**PROBLEMS TO SOLVE**
- 1) In the table-manners text below, what reasons does it give for using a shot glass for a child's water?
- 2) In the table-manners text below, list every kind of tableware recommended in the paragraph that begins "Use small sized plates".

If it’s not possible to eat all meals a day together as a family, try to fit in at least one family meal to establish the basics of table manners.

Begin by teaching her the basics. She has to come to the table with clean and washed hands. Teach her to pull her chair out, and then sit on it. Once she begins chewing, she must do so with her mouth closed. They are a little young at this age to teach them not to place their elbows on the table, but it’s your call.

It’s easy for kids to move from a bib as a baby to a napkin as a child. Teach her how to dab at her mouth to clean a smear instead of wiping. Don’t make it seem like a terrible mistake if she doesn’t get into the perfect habits right away. Kids this age love to learn (as I never tire of saying). The trick is to make them think they are playing or having fun as they learn. Other easy manners you can teach a child this age are

  • Not to talk with her mouth full
  • Not to shove large portions of food into her mout
  • Not to chew noisily
  • Not to touch the food with her fingers. Don’t be discouraged if she does pick up foowith her fingers sometimes, though.

Use small sized plates and glasses to make it seem less daunting for your child. For water, use a shot glass – it doesn’t tip, and won’t spill water on the table. Get divider plates to help her keep each food separate from the other on the plate.

She might not want to stick around till the entire family is done. If she wants to leave after she’s finished, let her but teach her to say “May I be excused now?” before she leaves.

If you’d like to take your child with you when you eat out, she’ll need to have same basic table manners in place. Begin at home, right from the age of 3. Wait till she has her fundamentals in place, before you expose her to dining in social settings which is a whole different ball game.

Having said all this, don’t be disappointed if the reality of eating with your preschooler is a far cry from your vision of a refined and elegant family dining experience! But, she’ll never learn unless you begin exposing her to adult dining situations, so she’s better equipped when you begin eating out with her. If you have a hard time getting her to settle down in her seat and not talk loudly at the dinner table at home, it’s safe to assume you’ll find it harder in a restaurant, where there is a larger audience for her tantrums!

**INFORMATION**

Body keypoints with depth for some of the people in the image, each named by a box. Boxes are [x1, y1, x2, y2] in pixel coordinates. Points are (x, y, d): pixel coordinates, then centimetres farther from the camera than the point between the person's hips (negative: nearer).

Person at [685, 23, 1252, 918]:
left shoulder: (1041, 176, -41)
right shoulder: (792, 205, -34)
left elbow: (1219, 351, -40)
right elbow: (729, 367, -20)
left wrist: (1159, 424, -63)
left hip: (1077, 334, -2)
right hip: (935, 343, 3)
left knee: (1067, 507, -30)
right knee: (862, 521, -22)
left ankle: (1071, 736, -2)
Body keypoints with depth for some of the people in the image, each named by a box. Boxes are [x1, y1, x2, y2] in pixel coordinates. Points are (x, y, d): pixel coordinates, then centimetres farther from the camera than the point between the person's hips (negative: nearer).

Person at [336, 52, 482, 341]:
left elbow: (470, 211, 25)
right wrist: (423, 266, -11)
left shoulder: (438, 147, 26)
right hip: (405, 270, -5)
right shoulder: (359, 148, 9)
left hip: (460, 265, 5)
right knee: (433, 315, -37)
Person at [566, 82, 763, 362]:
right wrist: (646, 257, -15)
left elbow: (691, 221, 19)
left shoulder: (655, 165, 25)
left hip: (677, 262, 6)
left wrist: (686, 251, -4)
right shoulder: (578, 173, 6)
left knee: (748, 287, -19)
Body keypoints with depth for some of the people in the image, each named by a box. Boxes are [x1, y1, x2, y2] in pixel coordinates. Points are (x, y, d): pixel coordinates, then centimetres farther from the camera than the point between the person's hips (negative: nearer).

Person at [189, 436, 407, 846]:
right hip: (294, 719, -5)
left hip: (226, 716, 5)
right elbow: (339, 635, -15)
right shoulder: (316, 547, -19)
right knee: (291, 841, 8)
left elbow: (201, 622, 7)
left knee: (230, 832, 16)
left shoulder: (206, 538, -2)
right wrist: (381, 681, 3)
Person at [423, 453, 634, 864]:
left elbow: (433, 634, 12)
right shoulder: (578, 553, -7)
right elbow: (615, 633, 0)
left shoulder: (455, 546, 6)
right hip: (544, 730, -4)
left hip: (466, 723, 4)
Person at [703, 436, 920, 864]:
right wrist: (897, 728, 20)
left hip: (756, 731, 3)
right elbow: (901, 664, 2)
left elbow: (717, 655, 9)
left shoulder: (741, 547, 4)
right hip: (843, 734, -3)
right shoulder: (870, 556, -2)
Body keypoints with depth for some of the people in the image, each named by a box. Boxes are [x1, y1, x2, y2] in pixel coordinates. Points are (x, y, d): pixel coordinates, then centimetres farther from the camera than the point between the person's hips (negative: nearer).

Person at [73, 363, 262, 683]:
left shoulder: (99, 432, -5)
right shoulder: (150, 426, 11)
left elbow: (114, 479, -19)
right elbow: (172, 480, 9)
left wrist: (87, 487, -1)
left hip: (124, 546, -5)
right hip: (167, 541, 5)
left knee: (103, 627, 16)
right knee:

**SOLUTION LIST**
- 1) It doesn't tip, and it won't spill water on the table.

- 2)
- Small plates
- Small glasses
- A shot glass for water
- Divider plates